2nd order ODE with Sin function.

[rizvi71]

Hey guys!
I'm trying to solve a 2nd order differential equation. I am quite familiar with the method of solving these equations like treat them like characteristic equation ODE.
but there's a question which I really want to solve.
question is d^2 X/dt^2 +dX/dt +sinX=0.
How should I solve this??

 

[3.1415926535]

Hey guys!
I'm trying to solve a 2nd order differential equation.

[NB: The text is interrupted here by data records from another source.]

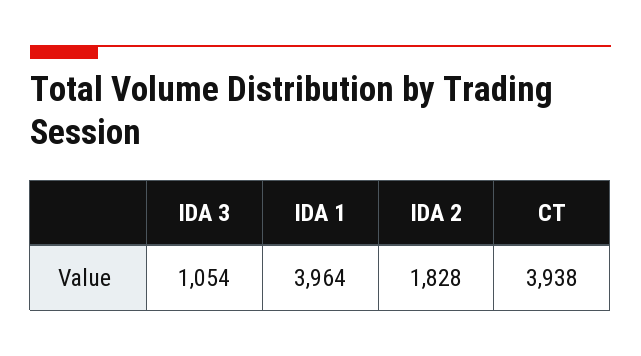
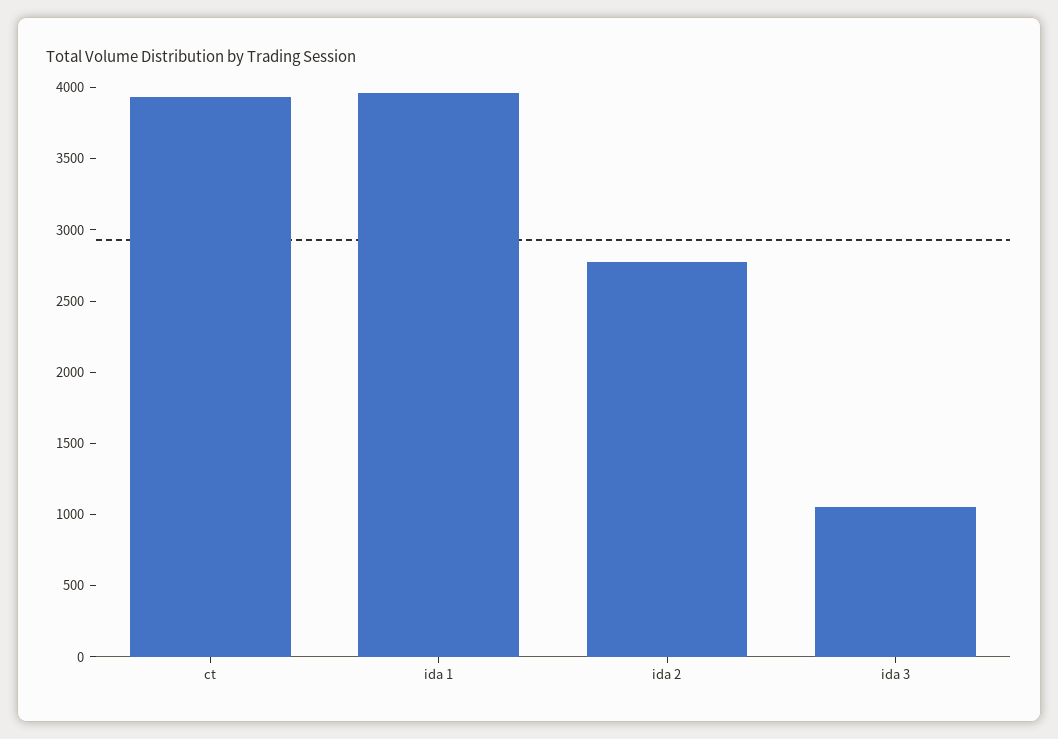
  {
    "IDA 3": 1054,
    "IDA 1": 3964,
-   "IDA 2": 1828,
+   "IDA 2": 2800,
    "CT": 3938
  }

I am quite familiar with the method of solving these equations like treat them like characteristic equation ODE.
but there's a question which I really want to solve.
question is d^2 X/dt^2 +dX/dt +sinX=0.
How should I solve this??

That is not a linear ode and mathematica can't solve it... Is it solvable?

 

[rizvi71]

Hmmmm... my teacher gave me an assignment to solve this. So are you implying that its unsolvable??

 

[3.1415926535]

Hmmmm... my teacher gave me an assignment to solve this. So are you implying that its unsolvable??

Maybe he meant to write sint instead of sinx. If that's the case, then the solution is easy to find. Otherwise, unless you use some kind of "trick" I don't see how you can solve it

 

[rizvi71]

could you please give me some kind of a hint??
If it is "sint" how can i solve it??

 

[3.1415926535]

could you please give me some kind of a hint??
If it is "sint" how can i solve it??

Sure I can(if it is sint)

\begin{array}\\x''+x'+sint=0\\
x(t)=x_0(t)+x_p(t)\\
x_0''+x_0'=0\\
r^2+r=0\Leftrightarrow r(r+1)=0\Leftrightarrow r_1=0, r_2=-1\\
x_0(t)=c_1e^{0t}+c_2e^{-t}=c_1+c_2e^{-t}\end{array}

Let x_p=Asint+Bcost
Then
\begin{array}\\x''_p+x'_p+sint=0\Leftrightarrow (Asint+Bcost)''+(Asint+Bcost)'+sint=0\\-Asint-Bcost+Acost-Bsint+sint=0\Leftrightarrow sint(-A-B+1)+cost(-B+A)=0
\\\begin{Bmatrix}
-A& -B& =-1\\
-B& +A& =0
\end{Bmatrix}\Leftrightarrow \begin{Bmatrix}
B& +B& =1\\
& A& =B
\end{Bmatrix}\Rightarrow 2B=1\Leftrightarrow B=\frac{1}{2}=A\\
x_p=\frac{1}{2}(sint+cost)
\end{array}

Therefore, x(t)=c_1+c_2e^{-t}+\frac{1}{2}(sint+cost)

 

[rizvi71]

thanx a lot buddy !
Really appreciate it !

 

[3.1415926535]

thanx a lot buddy !
Really appreciate it !

No problem. Just ask your teacher and tell me whether it is sint or sinx.

 

[rizvi71]

Yeah sure will.
In the mean time can you please work something out if it is sinx. I'm really curious about this question.